I have four children of my own and two step children I raised. I also have three grandchildren. I surely did not want to leave them without a Mom or Gramma. But I was even more sure that I would not have been around for the long-haul if I kept creeping on the destructive path I was on.
I can't say that I'm ever feeling 'hungry' in the true sense of the word. I know my pouch & body is hungry when I start to feel nauseous and a bit light-headed. I try not to let that happen by eating every five hours or so.
I do, however, feel head hunger a LOT of the time! What a pain in the arse that is! I have to consciously think about what I'm feeling and about what time I last ate in order to determine if I'm 'head' hungry or really physically hungry. Usually, it's 'head' hunger.
For instance....
When I'm driving, when I'm watching a movie, late at night when I'm watching tv, when I'm P'd off, when I'm bored, when I'm lonely, when I'm really tired, so on and so on.....
What do I do when I feel this?
Sing really loud, sip, dance in my living room (cane and all), sip zero cal drinks, get up and do something other than watch tv, sip some more, go to the park for a peaceful sit-down or walk, just keep sipping, go to the gym, try on some saved size 28/30 jeans and ask myself "was it worth it?" And the answer is always a resounding YES!!! Would I do it all over again....YES!!!
In less than three months, I've lost over 62 pounds! Gone from a size 28/30 to a size 16!!! My cholesterol is no longer a factor, I no longer have GERD, I walk better, my blood pressure isn't high anymore, I can breath better, I'm not as depressed as I used to be, in fact, I can say I'm not depressed at all now (knock on wood), I have less pain in my neck, shoulder, lower back, hips, knees and ankles.....I could go on and on.
My family benefits because I'm more active, more happy and more motivated to go places and do things! I am starting to be able to play with my grandchildren! I'll be able to go to ALL of my daughter's games and meets this year!!!
And all this, not JUST because I had weight loss surgery but also because of the truly wonderful friends I have met along the way! Not everyone has sad stories to tell but we ALL had to hit our own bottom with our food addictions and chemical imbalances and physical dis-eases!
I hope you can make it to the support groups and the extra on-the-side home get-togethers we have!
We're having our 9th annual Labor Day picnic Saturday (rain date Sunday). PM me if you would like to come. Several of us from this forum will be attending!
Glad to see you here!
Your new friend,
Jules
For Info about Rhode Island Support Groups, please email me! [email protected]

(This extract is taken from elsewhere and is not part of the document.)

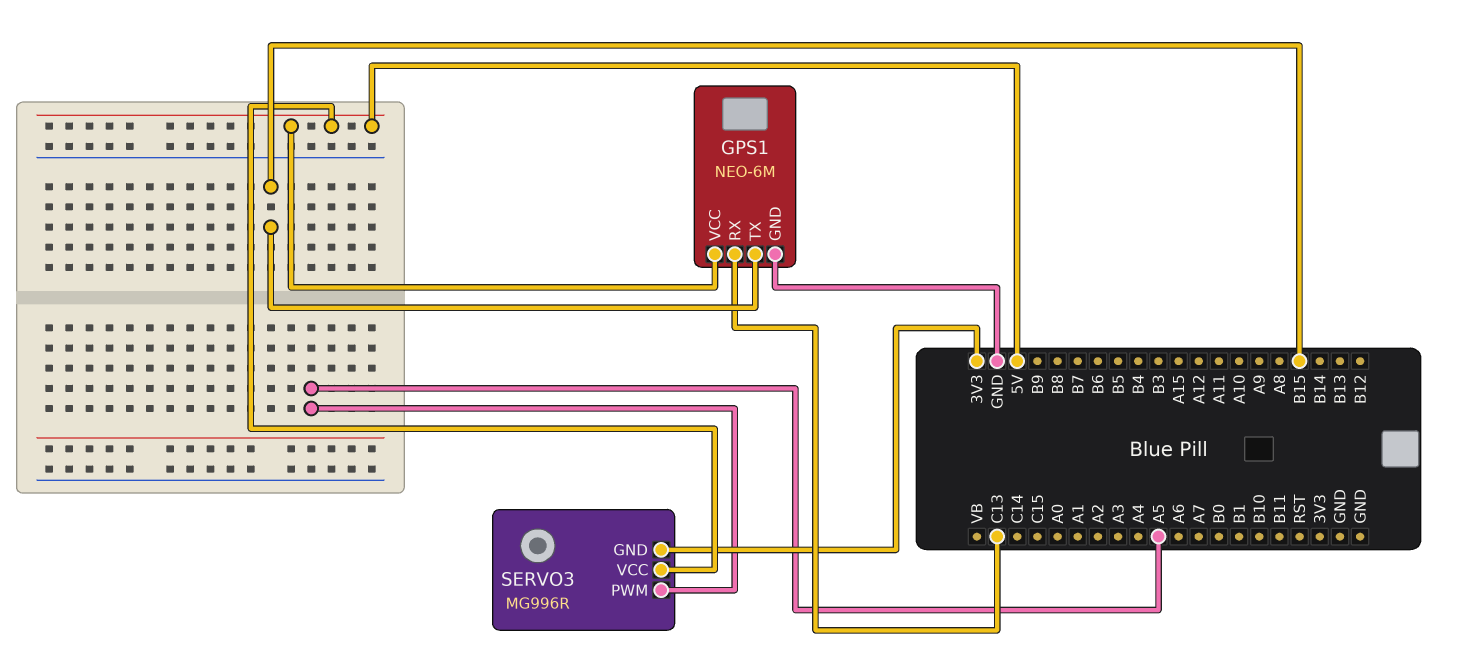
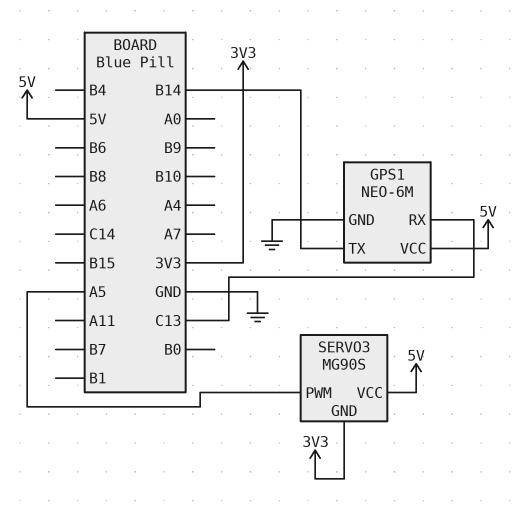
GPS1 pin TX: B15 -> B14
SERVO3: MG996R -> MG90S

We are a very supportive group and we welcome all questions and comments.
Happy Researching!
Your fears are completely normal. I too, thought a lot of the same things. I can say that I had RNY on October 23rd 2007, I've lost 197 lbs and I feel wonderful! I have not had any complications other than the usual boughts of certain foods not agreeing with me. Many people ask me if I would do this again and the answer is always "YES!!!!!" I'd do it again once a month, hell, once a week for the rest of my life if I had to - this was the best thing that I've even done for myself and I'm so glad that I made this decision.
Jules is right - sometimes the head hunger can get the best of you if you dont focus 100% but my goal in having this surgery was to be normal - not to never eat anything out of the guidelines etc.
Good luck - knowledge is power - read as much as you can while making your decision!